歯科と自我、あるいは不老町交差点で見た幻

goldhead2008-05-26

 不老町交差点、ハンバーガーのチェーン店を背に海の方を見る、蜃気楼のようにゆらいで見える。足を一歩も前に進める気がしない。行き先が歯医者だというのに、足取り軽くなる男がいるだろうか。いいや、いつのときも俺は、俺は気がふさいでいる。いつもその先には月曜日があって、宿題の提出があって、新しい人生があった。いつも未来の不安、やらなければならないことへ目をつぶることへの罪悪感。いつも苛まれていた俺がいる。……俺がいるって、どこにいるのだ。この俺は、今、ここの、この一瞬の俺しかいないのだ。頼朝公のしゃれこうべ、俺の過去の俺は今どこにいるか。
 「治療はもう今日で終わりですから」
「はひ……」(はい。いや、しかし、奥歯をかみしめたまま返事するのはむずかしいですけれど)

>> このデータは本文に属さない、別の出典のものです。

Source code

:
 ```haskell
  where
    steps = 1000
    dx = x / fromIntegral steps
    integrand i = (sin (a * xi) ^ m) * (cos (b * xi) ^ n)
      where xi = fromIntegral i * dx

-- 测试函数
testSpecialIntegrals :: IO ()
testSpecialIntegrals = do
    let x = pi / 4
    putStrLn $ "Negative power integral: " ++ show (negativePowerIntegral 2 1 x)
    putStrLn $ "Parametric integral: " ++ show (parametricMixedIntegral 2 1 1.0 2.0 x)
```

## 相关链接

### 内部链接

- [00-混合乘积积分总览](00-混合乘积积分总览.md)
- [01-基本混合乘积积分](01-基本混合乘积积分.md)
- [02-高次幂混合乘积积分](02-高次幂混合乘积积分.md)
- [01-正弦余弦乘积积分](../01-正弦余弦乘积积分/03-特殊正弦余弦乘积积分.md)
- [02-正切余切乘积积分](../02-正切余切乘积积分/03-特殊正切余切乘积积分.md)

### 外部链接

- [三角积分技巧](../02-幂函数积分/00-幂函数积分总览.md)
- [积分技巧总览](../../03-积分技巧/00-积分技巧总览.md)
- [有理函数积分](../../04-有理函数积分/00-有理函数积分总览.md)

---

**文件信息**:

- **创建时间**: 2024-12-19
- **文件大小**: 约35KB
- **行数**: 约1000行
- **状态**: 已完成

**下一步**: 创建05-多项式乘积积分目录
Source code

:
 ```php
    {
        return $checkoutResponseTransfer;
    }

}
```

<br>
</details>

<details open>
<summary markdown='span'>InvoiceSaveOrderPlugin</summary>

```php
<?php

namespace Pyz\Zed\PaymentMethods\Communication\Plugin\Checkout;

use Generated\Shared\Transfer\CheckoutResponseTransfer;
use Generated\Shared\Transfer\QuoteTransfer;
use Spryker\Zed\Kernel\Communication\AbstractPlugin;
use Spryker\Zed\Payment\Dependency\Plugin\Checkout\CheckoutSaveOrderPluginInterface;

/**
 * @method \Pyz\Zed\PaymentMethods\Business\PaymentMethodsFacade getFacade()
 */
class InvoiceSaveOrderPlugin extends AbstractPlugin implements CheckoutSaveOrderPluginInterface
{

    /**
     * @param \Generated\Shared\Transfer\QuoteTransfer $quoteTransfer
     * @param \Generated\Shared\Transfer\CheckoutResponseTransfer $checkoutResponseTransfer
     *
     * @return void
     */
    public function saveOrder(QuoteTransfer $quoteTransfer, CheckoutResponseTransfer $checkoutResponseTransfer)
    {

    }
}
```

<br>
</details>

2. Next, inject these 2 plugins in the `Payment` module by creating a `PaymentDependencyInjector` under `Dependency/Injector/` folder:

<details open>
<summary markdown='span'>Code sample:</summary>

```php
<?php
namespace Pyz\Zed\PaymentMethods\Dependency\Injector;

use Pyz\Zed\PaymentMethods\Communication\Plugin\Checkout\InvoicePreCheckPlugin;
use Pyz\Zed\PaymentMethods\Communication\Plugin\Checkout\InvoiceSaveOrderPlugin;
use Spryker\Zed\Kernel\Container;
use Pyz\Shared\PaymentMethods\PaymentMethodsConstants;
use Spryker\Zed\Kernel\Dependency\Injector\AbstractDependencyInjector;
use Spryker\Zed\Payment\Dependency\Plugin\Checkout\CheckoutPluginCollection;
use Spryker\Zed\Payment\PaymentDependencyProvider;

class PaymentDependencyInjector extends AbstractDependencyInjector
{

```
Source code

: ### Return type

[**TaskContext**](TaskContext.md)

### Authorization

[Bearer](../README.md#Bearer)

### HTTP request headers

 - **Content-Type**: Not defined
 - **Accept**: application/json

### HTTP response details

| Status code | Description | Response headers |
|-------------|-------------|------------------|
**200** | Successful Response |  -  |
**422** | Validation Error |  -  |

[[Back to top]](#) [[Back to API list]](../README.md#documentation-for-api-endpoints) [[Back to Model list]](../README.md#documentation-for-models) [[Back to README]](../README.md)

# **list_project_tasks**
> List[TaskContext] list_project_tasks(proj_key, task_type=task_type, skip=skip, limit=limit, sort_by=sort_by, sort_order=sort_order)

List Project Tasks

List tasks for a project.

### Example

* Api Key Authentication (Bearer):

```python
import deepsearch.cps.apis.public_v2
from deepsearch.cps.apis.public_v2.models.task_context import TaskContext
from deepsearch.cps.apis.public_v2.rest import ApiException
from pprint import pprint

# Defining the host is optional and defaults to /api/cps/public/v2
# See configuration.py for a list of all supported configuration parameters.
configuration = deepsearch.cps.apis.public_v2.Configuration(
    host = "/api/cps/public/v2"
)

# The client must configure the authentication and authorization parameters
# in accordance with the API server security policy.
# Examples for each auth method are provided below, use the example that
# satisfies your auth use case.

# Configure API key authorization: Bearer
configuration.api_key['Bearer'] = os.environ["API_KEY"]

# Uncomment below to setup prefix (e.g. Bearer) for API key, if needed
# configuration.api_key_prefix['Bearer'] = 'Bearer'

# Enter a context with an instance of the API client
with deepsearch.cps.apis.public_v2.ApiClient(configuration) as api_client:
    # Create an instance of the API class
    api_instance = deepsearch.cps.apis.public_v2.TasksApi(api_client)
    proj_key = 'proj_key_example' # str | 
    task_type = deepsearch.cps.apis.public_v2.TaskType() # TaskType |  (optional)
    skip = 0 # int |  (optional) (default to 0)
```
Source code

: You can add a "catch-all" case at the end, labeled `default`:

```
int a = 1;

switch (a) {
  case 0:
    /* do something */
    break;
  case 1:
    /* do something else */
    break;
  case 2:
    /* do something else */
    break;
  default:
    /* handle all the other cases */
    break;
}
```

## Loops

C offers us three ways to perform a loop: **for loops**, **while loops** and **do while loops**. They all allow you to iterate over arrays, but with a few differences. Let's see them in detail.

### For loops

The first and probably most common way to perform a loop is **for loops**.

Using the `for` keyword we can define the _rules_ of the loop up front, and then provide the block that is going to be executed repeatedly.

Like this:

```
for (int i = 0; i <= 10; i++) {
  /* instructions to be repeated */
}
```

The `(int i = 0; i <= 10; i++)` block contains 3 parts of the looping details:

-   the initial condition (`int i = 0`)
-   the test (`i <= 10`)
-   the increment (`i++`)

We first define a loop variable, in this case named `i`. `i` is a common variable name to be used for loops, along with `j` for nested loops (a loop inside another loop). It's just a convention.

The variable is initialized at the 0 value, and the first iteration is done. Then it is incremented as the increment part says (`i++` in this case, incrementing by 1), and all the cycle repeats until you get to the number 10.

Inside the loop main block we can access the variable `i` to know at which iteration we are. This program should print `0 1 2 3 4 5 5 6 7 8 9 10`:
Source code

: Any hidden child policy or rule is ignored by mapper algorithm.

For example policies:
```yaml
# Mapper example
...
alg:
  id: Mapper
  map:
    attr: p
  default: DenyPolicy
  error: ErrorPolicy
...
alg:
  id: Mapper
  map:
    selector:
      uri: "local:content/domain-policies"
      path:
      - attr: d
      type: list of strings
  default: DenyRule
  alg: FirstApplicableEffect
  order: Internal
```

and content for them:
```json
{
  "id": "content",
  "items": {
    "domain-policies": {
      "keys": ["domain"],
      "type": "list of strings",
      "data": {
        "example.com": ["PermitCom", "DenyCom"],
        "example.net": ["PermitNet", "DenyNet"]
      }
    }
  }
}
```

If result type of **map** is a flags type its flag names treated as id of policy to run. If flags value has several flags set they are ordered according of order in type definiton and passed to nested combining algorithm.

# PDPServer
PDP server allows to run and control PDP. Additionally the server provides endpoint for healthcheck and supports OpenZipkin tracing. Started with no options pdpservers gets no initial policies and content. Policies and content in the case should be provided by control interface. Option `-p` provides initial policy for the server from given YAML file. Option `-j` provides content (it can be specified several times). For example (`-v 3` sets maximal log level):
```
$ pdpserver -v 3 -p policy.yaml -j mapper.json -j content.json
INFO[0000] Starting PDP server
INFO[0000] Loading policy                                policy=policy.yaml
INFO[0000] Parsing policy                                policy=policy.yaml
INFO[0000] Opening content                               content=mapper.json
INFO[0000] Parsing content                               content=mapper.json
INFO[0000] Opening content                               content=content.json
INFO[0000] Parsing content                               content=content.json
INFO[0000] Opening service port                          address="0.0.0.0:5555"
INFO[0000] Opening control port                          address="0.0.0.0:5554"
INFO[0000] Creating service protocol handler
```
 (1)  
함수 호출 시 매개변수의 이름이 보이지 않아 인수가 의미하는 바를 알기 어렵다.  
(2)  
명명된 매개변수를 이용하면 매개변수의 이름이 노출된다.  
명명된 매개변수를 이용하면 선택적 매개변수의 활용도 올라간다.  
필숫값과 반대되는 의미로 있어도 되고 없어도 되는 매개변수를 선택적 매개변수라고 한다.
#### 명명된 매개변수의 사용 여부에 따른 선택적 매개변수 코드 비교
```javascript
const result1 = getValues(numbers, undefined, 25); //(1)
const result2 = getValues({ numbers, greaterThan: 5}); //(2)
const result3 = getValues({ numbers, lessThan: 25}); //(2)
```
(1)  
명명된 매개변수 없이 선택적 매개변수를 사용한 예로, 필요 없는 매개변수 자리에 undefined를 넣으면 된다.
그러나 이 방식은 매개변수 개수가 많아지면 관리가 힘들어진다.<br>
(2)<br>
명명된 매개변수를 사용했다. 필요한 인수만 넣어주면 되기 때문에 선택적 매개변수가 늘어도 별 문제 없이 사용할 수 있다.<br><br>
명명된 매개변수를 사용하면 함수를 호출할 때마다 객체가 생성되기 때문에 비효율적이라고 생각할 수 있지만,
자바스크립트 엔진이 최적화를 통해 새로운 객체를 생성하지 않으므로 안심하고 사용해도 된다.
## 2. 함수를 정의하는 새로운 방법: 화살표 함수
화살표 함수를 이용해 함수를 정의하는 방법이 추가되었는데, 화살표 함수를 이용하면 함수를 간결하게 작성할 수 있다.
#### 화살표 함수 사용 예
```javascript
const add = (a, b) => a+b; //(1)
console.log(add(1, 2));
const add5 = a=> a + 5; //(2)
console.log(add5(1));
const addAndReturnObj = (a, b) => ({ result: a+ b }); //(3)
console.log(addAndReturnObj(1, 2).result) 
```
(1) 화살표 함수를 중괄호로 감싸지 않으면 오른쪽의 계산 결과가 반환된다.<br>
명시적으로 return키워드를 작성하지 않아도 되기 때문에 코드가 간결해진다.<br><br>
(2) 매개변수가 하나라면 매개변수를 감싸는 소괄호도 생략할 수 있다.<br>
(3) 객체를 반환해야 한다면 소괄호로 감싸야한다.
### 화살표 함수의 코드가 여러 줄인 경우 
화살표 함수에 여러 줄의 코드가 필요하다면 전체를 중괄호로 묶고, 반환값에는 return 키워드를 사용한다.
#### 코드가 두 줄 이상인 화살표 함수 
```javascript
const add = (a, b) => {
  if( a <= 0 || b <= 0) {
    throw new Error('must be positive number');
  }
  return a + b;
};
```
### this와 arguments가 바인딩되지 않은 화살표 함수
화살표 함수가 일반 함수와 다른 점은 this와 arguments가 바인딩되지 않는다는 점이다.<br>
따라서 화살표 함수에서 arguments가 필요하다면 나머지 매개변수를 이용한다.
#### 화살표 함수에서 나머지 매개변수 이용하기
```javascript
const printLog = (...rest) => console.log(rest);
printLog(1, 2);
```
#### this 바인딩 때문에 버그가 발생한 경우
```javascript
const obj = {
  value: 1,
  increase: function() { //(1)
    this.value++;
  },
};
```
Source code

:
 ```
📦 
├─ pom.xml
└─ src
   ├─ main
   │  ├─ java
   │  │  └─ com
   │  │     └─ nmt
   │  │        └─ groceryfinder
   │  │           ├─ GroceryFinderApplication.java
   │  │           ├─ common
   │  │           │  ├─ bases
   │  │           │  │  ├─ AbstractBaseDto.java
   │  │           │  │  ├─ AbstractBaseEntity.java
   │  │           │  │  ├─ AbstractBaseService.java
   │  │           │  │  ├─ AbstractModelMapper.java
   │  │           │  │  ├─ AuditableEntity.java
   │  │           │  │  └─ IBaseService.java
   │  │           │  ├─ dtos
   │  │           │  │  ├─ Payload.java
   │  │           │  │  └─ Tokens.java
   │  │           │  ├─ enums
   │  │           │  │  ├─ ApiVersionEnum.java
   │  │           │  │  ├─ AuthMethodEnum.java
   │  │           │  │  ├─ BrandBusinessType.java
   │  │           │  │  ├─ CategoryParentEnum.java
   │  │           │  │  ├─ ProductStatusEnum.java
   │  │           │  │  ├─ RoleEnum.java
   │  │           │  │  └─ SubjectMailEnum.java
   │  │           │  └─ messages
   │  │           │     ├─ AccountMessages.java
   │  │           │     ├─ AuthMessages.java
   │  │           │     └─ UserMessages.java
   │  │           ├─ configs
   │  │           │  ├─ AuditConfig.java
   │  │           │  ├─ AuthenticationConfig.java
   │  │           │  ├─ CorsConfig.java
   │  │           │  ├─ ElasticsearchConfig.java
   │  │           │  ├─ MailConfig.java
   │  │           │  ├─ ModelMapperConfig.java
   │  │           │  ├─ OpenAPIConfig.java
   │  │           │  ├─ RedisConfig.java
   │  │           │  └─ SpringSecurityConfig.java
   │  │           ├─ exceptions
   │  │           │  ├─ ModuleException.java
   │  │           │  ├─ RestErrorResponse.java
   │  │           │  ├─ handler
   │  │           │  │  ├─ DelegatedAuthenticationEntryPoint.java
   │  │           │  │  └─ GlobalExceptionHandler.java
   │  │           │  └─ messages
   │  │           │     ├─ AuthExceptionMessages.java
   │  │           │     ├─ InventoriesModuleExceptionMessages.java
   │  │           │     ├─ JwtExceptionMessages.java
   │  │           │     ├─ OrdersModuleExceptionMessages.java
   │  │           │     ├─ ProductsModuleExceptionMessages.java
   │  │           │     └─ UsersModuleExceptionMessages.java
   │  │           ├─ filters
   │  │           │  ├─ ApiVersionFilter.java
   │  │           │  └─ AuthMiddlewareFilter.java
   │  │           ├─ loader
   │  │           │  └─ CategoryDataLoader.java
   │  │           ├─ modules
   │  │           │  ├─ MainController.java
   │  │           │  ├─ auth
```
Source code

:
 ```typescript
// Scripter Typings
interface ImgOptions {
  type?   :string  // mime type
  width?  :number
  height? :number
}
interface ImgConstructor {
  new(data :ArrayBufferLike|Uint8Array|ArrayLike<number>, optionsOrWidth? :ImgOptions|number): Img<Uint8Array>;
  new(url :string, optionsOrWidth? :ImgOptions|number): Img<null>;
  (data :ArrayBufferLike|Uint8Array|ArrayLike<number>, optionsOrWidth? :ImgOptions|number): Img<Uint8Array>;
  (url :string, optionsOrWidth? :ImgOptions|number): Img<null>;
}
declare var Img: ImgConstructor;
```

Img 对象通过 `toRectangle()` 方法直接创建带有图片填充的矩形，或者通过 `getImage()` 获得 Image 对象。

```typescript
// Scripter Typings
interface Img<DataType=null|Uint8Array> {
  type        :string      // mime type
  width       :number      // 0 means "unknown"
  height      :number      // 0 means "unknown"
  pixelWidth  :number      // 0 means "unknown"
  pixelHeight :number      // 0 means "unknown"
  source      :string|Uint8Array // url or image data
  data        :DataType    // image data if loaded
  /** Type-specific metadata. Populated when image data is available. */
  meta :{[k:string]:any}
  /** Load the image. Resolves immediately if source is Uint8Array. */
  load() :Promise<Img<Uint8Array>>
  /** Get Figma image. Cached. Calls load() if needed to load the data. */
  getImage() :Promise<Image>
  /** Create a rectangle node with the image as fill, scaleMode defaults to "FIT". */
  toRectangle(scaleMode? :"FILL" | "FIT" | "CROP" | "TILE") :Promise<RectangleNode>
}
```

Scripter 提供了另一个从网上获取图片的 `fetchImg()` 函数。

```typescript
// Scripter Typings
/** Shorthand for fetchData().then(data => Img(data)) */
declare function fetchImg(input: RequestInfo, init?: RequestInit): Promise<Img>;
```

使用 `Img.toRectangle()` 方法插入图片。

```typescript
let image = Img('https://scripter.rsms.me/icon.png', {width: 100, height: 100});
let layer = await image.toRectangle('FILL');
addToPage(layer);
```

 過去の俺の積み重ね、記憶の、経験の積み重ねが俺だとして、そんなものは、今この刹那の俺ではない。所詮は都合のいいように身につける付属物、衣装に過ぎないのではないか。幼い頃、歯医者でハンニバル博士のようにされたこと。歯医者への恐怖。歯医者を恐怖する俺という俺をつくるためのペルソナ。生まれついたとき俺は歯医者を怖がって泣いていたわけではないのに。不死ではなく不生である。盤珪禅師はそう言っていたか?
 「虫歯は内容だけど、ほかに問題のあるところはありませんか?」
「むしはでなひのなら……」(この質問は二度目ですね先生、いくら私が歯医者におびえているのが丸見えだとしても、問題があれば言いますよ。手おくれになって、もっと痛いのはもっと嫌です)
 未来の不安はもっと不在だ。未来の俺がどうして今ここにあり得るだろうか。そうだ、過去の記憶も未来への不安も、今ここの自己が選んで身につけているものにすぎない。今の俺が今の俺を演出するのに、自我を維持するのに、過去や未来といった考え事の脚色が必要なだけにすぎない。本来無一物。過去や未来の俺は今ここの俺であって、同時に今ここの俺は過去や未来の俺である。俺そのものである。過去においていつもブルーマンデーであった今の俺であり、未来において路頭に迷う今の俺である。ただ過ぎゆく今一瞬のこの刹那刹那の俺があらゆる俺である。
 俺は診察台の上で、鮮度を保つために針を打たれて仮死状態になった魚のようだ。汗が止まらない。お前は今日、虫歯を削られるわけでもなければ、注射を打たれるわけでもない。できあがった銀歯を填めるだけではないか。
 自分が自分を構成する自分であると信じる自分が自分が自分を構成するための自分として自分が組み上げただけの自分であることに気づけば、誰かが「光あれ」と言った今から56億7千万年後の今まで融通無礙の出入り自由。遠く離れた星々も今ここにあって、同時に俺は血肉と糞袋の中にあって色に委ねることもできるだろう。
 不老町交差点、ハンバーガーのチェーン店を背に海の方を見る、蜃気楼のようにゆらいで見える。